To say the ending is strange in an understatement--and complicated by the implications of the scene after the credits roll. Also, Elizabeth's escape to Rapture to settle the issue of Songbird brings up even more speculation--that an alternate Booker might have been the protaganist in Bioshock, where he finally does get a degree of closure with his past--and possible future.In the scene after the credits roll, it's the Booker that didn't take the baptism. See, at the ed when all the Elizabeths drown Booker, that only applies to to Booker that accepted the baptism, therefor preventing the existence of Comstock. In the universes in which Booker doesn't accept the baptism, Comstock isn't created. Since Comstock isn't created, Booker doesn't have to sell his daughter. Hopefully he has a better life, since after he sold his daughter, he had a rough life working for the Pinkertons, becoming the person we play in-game.

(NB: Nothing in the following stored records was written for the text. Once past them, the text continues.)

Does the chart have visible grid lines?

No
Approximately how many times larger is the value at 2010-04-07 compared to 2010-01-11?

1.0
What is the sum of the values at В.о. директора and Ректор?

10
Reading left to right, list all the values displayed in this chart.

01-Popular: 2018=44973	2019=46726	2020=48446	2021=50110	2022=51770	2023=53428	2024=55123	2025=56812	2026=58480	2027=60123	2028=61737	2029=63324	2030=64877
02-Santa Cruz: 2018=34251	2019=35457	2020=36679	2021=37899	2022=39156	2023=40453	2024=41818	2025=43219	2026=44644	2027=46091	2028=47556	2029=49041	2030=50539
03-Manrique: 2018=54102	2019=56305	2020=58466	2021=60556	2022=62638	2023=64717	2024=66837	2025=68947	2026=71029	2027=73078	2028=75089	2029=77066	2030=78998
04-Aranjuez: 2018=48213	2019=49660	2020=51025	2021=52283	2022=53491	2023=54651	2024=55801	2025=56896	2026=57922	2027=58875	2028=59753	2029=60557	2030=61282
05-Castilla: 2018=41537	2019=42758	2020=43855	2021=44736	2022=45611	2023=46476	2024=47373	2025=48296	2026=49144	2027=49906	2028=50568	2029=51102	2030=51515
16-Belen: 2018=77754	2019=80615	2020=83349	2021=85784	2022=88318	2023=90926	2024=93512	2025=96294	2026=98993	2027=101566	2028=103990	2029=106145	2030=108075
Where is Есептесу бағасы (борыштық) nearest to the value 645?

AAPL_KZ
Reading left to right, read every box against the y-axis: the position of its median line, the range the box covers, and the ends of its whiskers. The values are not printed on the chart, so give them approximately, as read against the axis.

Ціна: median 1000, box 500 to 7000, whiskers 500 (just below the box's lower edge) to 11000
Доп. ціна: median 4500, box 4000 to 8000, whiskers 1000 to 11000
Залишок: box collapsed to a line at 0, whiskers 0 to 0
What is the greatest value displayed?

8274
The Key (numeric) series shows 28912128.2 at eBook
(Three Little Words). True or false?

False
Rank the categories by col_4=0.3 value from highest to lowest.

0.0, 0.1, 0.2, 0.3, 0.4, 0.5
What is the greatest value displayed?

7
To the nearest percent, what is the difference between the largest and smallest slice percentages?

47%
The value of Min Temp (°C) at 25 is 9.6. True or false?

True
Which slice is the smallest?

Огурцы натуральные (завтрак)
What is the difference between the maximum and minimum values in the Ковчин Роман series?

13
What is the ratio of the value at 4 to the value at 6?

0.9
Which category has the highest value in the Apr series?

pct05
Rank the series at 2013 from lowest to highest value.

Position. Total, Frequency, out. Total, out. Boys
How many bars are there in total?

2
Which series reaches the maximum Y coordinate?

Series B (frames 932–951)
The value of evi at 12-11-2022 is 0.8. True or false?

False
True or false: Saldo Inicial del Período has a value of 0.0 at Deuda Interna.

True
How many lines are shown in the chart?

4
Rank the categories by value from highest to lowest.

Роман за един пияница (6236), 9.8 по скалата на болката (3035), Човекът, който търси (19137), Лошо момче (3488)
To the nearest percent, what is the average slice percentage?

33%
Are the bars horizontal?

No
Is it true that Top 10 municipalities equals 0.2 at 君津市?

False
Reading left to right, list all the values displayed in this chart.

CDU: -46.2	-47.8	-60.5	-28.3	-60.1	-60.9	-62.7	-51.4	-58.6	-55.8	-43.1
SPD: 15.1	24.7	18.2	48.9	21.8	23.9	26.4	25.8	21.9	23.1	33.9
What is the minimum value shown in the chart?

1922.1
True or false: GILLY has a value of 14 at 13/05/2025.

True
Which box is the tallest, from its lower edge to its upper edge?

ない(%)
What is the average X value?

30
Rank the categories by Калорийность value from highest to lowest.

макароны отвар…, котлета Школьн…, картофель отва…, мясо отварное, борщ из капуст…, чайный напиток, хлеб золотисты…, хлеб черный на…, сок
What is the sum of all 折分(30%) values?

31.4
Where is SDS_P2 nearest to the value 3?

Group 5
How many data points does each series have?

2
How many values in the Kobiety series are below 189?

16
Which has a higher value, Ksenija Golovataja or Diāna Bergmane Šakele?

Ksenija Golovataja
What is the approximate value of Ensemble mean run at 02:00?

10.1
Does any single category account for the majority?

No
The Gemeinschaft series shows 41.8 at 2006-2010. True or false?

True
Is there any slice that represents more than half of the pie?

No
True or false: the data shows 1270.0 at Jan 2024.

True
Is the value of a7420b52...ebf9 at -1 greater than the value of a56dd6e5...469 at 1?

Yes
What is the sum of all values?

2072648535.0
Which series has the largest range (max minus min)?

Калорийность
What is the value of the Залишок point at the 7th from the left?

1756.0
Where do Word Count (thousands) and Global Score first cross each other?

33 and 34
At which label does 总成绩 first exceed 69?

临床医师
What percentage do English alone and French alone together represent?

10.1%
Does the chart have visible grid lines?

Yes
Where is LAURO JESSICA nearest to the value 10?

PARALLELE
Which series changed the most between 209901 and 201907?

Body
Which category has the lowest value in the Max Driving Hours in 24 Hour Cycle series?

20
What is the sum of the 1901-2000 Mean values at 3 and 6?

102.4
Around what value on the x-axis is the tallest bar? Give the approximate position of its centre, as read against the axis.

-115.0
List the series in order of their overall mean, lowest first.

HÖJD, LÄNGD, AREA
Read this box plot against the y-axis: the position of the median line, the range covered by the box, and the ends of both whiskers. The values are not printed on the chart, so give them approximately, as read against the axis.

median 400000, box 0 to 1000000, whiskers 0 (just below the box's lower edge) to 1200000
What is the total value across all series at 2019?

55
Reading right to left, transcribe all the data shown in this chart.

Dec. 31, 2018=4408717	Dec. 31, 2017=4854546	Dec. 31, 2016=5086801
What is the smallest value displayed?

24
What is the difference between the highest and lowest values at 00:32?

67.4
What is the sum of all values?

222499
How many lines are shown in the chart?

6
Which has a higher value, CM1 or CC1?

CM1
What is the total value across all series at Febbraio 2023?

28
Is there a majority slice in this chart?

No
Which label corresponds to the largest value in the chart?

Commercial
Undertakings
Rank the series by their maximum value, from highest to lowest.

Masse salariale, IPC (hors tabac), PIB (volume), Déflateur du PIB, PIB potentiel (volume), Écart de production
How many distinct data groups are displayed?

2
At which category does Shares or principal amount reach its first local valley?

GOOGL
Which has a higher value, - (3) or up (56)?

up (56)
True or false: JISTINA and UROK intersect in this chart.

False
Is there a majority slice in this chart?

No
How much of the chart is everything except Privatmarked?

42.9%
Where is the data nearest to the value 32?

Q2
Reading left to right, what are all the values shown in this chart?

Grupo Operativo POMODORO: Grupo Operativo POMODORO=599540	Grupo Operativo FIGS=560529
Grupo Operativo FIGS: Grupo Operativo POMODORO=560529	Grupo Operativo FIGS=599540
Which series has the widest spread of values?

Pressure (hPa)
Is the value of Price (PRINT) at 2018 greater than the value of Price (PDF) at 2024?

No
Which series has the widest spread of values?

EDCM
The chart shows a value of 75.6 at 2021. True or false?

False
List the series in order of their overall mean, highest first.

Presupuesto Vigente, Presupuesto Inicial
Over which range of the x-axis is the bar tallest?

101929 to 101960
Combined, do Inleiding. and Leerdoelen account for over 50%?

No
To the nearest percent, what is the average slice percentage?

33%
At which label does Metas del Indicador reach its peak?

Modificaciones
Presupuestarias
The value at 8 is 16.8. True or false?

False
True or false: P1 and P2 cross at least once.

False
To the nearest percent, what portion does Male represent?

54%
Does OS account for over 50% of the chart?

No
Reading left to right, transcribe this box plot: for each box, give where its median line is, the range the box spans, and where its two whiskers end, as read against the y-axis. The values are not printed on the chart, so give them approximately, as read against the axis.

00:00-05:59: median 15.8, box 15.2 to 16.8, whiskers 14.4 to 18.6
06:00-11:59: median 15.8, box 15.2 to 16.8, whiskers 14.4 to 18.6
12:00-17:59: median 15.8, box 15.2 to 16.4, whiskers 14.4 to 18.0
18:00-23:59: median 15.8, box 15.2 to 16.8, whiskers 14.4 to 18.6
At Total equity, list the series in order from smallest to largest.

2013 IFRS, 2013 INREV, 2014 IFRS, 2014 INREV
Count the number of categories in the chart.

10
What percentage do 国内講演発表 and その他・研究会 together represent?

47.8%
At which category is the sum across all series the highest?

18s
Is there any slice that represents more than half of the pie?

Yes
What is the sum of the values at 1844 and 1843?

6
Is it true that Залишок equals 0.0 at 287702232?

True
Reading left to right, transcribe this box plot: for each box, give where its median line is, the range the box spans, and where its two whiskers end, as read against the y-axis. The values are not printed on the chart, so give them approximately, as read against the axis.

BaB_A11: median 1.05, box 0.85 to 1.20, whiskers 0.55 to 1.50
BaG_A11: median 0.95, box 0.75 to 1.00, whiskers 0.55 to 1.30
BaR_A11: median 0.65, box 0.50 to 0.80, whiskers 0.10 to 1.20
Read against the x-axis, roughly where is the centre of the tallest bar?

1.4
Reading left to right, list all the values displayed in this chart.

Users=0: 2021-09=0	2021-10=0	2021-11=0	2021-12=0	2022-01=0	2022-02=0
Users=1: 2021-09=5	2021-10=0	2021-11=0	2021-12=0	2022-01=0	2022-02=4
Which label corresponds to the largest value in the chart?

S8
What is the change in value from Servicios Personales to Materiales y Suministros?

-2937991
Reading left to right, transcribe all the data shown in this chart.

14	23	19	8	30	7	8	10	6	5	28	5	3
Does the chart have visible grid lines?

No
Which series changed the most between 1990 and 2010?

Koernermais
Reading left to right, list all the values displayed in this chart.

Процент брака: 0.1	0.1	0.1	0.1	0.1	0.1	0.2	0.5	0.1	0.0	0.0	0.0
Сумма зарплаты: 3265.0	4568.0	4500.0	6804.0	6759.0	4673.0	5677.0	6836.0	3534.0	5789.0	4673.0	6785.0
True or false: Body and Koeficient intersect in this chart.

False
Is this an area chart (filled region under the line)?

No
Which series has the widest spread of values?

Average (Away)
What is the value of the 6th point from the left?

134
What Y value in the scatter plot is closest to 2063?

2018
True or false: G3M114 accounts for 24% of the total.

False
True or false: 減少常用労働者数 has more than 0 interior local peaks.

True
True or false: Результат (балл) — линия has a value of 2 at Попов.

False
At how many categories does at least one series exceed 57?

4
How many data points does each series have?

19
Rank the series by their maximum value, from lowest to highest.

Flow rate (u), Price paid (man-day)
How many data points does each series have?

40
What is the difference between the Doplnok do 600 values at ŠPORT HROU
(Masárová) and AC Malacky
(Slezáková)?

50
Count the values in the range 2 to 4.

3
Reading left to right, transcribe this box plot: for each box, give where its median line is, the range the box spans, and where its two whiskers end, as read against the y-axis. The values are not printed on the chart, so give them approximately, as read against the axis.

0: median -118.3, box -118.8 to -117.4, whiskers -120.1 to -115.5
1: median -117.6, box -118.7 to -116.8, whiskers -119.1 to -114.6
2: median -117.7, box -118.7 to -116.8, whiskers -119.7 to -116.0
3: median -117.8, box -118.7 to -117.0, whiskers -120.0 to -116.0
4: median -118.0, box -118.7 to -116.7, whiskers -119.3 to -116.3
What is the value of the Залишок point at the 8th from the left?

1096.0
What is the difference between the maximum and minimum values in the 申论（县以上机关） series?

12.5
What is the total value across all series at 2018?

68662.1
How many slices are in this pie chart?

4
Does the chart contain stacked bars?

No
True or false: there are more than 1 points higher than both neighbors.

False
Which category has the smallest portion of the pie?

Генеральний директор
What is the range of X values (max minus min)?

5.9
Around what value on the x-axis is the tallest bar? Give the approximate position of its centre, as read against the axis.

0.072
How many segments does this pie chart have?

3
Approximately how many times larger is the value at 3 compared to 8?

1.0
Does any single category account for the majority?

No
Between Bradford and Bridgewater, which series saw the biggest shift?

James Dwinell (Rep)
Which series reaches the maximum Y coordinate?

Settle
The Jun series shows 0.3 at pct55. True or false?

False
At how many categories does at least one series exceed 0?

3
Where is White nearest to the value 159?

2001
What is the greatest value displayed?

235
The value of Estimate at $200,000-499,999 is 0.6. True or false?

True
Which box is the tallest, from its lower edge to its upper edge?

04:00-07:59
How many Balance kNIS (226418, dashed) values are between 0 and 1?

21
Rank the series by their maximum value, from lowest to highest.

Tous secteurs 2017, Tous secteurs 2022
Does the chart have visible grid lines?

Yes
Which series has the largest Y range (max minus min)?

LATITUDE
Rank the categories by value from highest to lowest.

Edited by Brickend on 4/2/2013 6:06 AM PDT
So, what did you all think of it? I loved it, just thinking about starting again on 1999 mode.
Game of the Generation and worth every single release date pushback. I can't wait for the DLC storylines that will be coming out. I would love to learn more about the Lutece's and more about what their goals were.
It's as Liz said in the game's finale; constants and variables. There's always a city, always a girl in trouble, always a guardian, always a lighthouse; only the key players change. In a way, it's metacommentary on video games and video game design in general; even Mario had to save Peach from Bowser a seemingly infinite amount of times.
To that end, it can be assumed that every time you die in Bioshock Infinite, you come back not as the Booker who died, but rather as one of the infinite number of Bookers who have yet to die. It's pretty clear the Lutece twins (they themselves two variables of the same person) have been at this business for a long time.
In any case, an insanely well-crafted yarn that's a good argument for games as a valid storytelling medium. The whole game is incredibly circuitous; wheels within wheels that should seemingly trip over themselves ultimately leave very few loose threads to unravel (particularly if you make it a point to grab the Voxaphones; lotta story points hidden in those).
Edited by Kopperschott on 4/5/2013 2:51 AM PDT
Okay I had some time to think about the game.
I skipped the post credit sequence. So I didn't see Booker waking up again to walk into Annas room. I was grumpy because I thought they just wanted to go on a downer ending. But then I remembered "Oh wait....infinite storylines" so there IS a happy ending. We just only get hinted at it.
The only real thing that seemed mediocre was the combat. The rest of the game I adored. Not sure I would give it a 10 like so many people are doing. An 8 maybe just because the combat is odd. And I think you waste your Vigors too quickly since they take up so much salt. Even with upgrades. Shooters are fun and all but cmon. I WANNA SHOOT MORE CROWS AT PEOPLE. Gimme more of that.
Also more Songbird. He was awesome and I wanted to see more of him. I love the scenes where he's interacting with Elizabeth. Just this big behemoth yet he's so gentle with her. And I love how he moves when he's in that "Friendly defender mode" Although yeah I did go "oh *beep cant say that word*" Where he almost kills Booker and his claws are RIGHT THERE by your face.